Project Summary Despite the expanding array of new targeted agents to treat castration-resistant prostate cancer (CRPC), the disease remains incurable with nearly half of men with this form of PC developing bone metastases at two years. Metastatic bone disease carries a one-year survival rate of ~40%. Targeting the prostate-specific membrane antigen (PSMA) with small molecules for imaging and radionuclide therapy (RT) of prostate and other cancers has revitalized the field of nuclear medicine. Novartis has recently acquired [177Lu]R2, developed by us, and [177Lu]PSMA-617, two PSMA-targeted RT labeled with the β-particle emitter 177Lu that are in multi-center clinical trials. In Europe, there have been preliminary trials using the α-particle emitting agent [225Ac]PSMA-617 that have shown substantial treatment effects, even in patients that became resistant to the corresponding 177Lu- labeled compound. However, these encouraging responses to targeted α-particle RT (TAT) often came at the expense of immediate ablation of the salivary and lacrimal glands, with long-term toxicities unknown. Accordingly, despite widespread efforts, translational RT for PC is at a crucial stage, having yet to identify an agent that provides durable responses without compromising quality of life. The approach that we shall take in this competing renewal is to extend our basic work focusing on 211At, which emits a single α-particle per decay, to a low-dose, pharmacokinetic clinical trial. We hypothesize that 211At will provide an intermediate between the minimally toxic, but less effective 177Lu and the more powerful but potentially damaging 225Ac, which emits a total of four α-particles per decay that are difficult to control in vivo and promote the aforementioned toxicity. Our goal is to have an agent with an optimal therapeutic index by combining the high linear energy transfer (LET) tumor cell kill of 211At with greater control of toxicity through molecular design for salutary pharmacokinetics and dosing strategies. Preliminary in vivo data with our lead 211At-labeled compound, [211At]VK-02-90-Lu, indicates much lower off-target toxicity than for a related 225Ac-labeled adduct, confirmed by immunohistochemistry, with similar survival characteristics. The current program is intended to provide the experimental rationale and data for an IND-enabling therapeutic study.

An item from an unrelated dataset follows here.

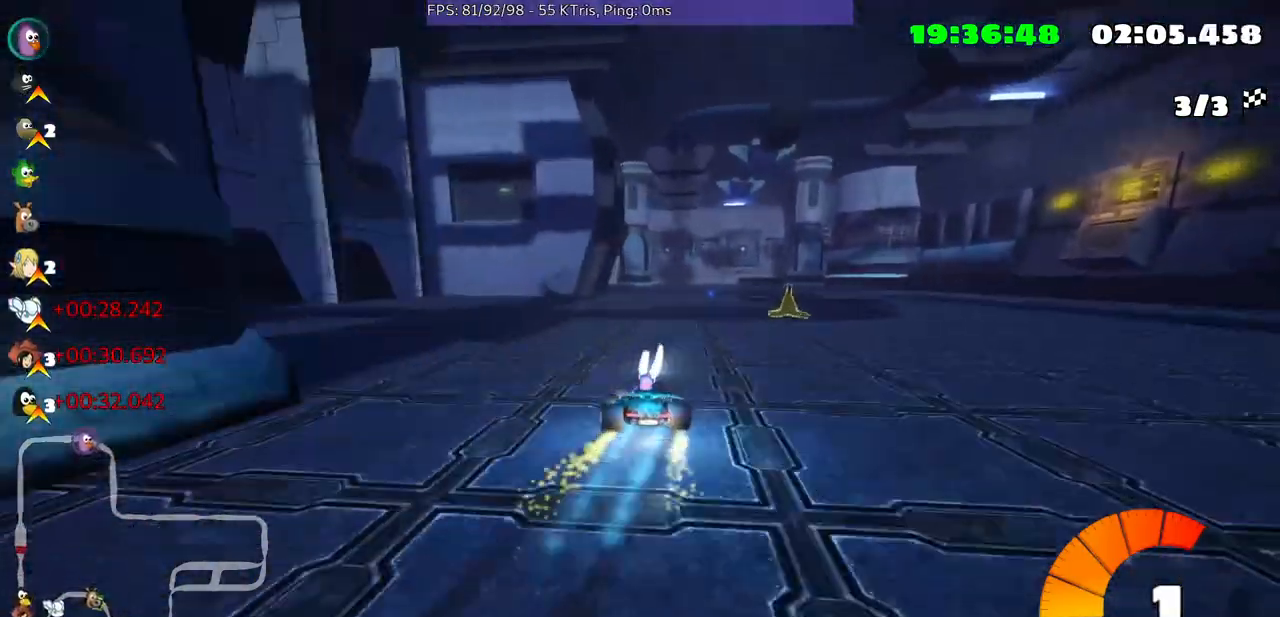
{"buttons": [], "left_stick": "up-right", "right_stick": "center", "events": [[200, "left_stick", "up-right"]]}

项目摘要 尽管治疗去势抵抗前列腺癌(CRPC)的新靶向药物的阵列不断扩大，但 疾病仍然无法治愈，近一半患有这种形式的PC的男性在两年内出现骨转移。 转移性骨病的一年存活率约为40%。靶向前列腺特异性膜 小分子抗原(PSMA)用于前列腺癌和其他癌症的成像和放射性核素治疗(RT) 重振了核医学领域。诺华公司最近收购了我们开发的[177 Lu]R2，以及 [177Lu]β粒子发射体177Lu标记的两个pSMA靶向RT在多中心临床 审判。在欧洲，已经进行了使用α粒子发射剂[225Ac]PSMA-617的初步试验 显示出显著的治疗效果，即使在对相应的177Lu产生抗药性的患者- 标有化合物的。然而，这些对靶向α粒子RT(TAT)的鼓舞人心的反应通常来自于 立即切除唾液腺和泪腺的费用，长期毒性尚不清楚。因此， 尽管进行了广泛的努力，PC的翻译RT仍处于关键阶段，尚未确定 在不影响生活质量的情况下提供持久的响应。我们在这方面将采取的方法 竞争性更新是将我们专注于211At的基本工作扩展到每个衰变释放一个α粒子 低剂量、药动学临床试验。我们假设211At将提供一个介于 毒性最小，但效率较低的177Lu和功率更大但具有潜在破坏性的225Ac，它总共释放出 每腐烂四个α粒子，这些粒子在体内很难控制，并促进上述毒性。我们的目标 是通过结合高线性能量转移(LET)肿瘤来获得具有最佳治疗指数的药物 通过有益的药代动力学和剂量的分子设计更好地控制毒性对211 At的细胞杀伤作用 战略。我们的铅-211At标记化合物[211At]VK-02-90-Lu的初步体内数据表明 免疫组织化学证实，与相关的225Ac标记的加合物相比，靶外毒性更低，具有类似的 生存特征。目前的计划旨在提供实验原理和数据，以 支持IND的治疗性研究。